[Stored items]
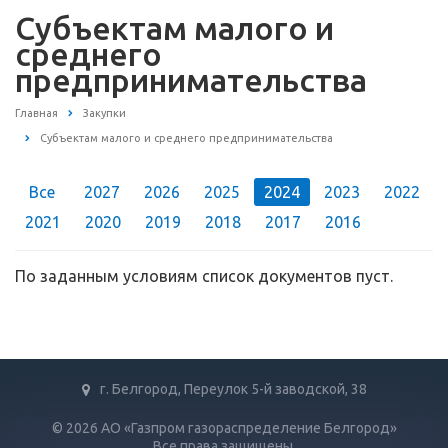
Субъектам малого и
среднего
предпринимательства
Главная
Закупки
Субъектам малого и среднего предпринимательства
Все
2027
2026
2025
2024
2023
2022
2021
2020
2019
2018
2017
2016
По заданным условиям список документов пуст.
г. Белгород, Переулок 5-й заводской, 38
© 2026 АО «Газпром газораспределение Белгород»
Все права защищены.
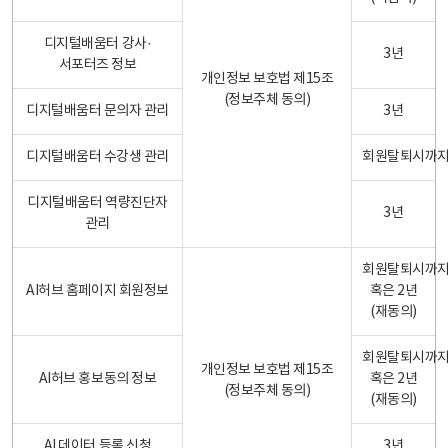
디지털배움터 강사·
3년
서포터즈 정보
개인정보 보호법 제15조
(정보주체 동의)
디지털배움터 문의자 관리
3년
디지털배움터 수강생 관리
회원탈퇴시까
디지털배움터 역량진단자
3년
관리
회원탈퇴시까
AI허브 홈페이지 회원정보
혹은 2년
(재동의)
회원탈퇴시까
개인정보 보호법 제15조
AI허브 홍보동의 정보
혹은 2년
(정보주체 동의)
(재동의)
AI 데이터 등록 신청
3년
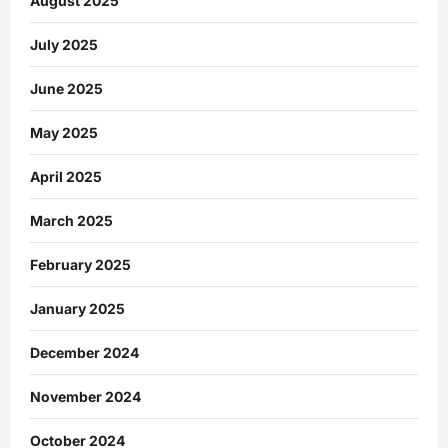
August 2025
July 2025
June 2025
May 2025
April 2025
March 2025
February 2025
January 2025
December 2024
November 2024
October 2024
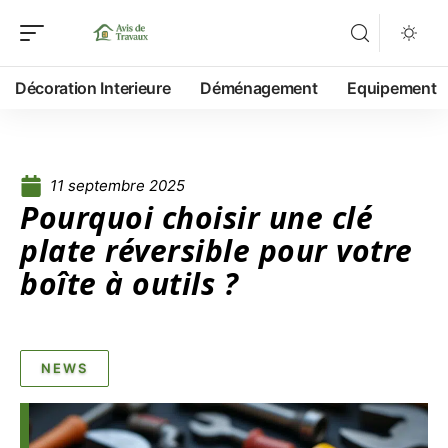
Décoration Interieure
Déménagement
Equipement
11 septembre 2025
Pourquoi choisir une clé
plate réversible pour votre
boîte à outils ?
NEWS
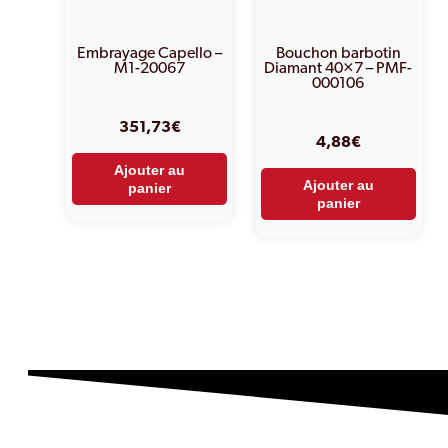
Embrayage Capello –
Bouchon barbotin
M1-20067
Diamant 40×7 – PMF-
000106
351,73
€
4,88
€
Ajouter au
Ajouter au
panier
panier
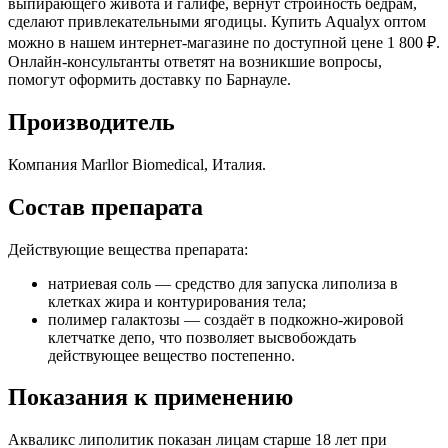
выпирающего живота и галифе, вернут стройность бёдрам,
сделают привлекательными ягодицы. Купить Aqualyx оптом
можно в нашем интернет-магазине по доступной цене 1 800 ₽.
Онлайн-консультанты ответят на возникшие вопросы,
помогут оформить доставку по Барнауле.
Производитель
Компания Marllor Biomedical, Италия.
Состав препарата
Действующие вещества препарата:
натриевая соль — средство для запуска липолиза в
клетках жира и контурирования тела;
полимер галактозы — создаёт в подкожно-жировой
клетчатке депо, что позволяет высвобождать
действующее вещество постепенно.
Показания к применению
Акваликс липолитик показан лицам старше 18 лет при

- **ACTIVITY**
Scan the data above and copy each line containing the word "Субъектам".

- **COMPLETED EXERCISE**
Субъектам малого и
Субъектам малого и среднего предпринимательства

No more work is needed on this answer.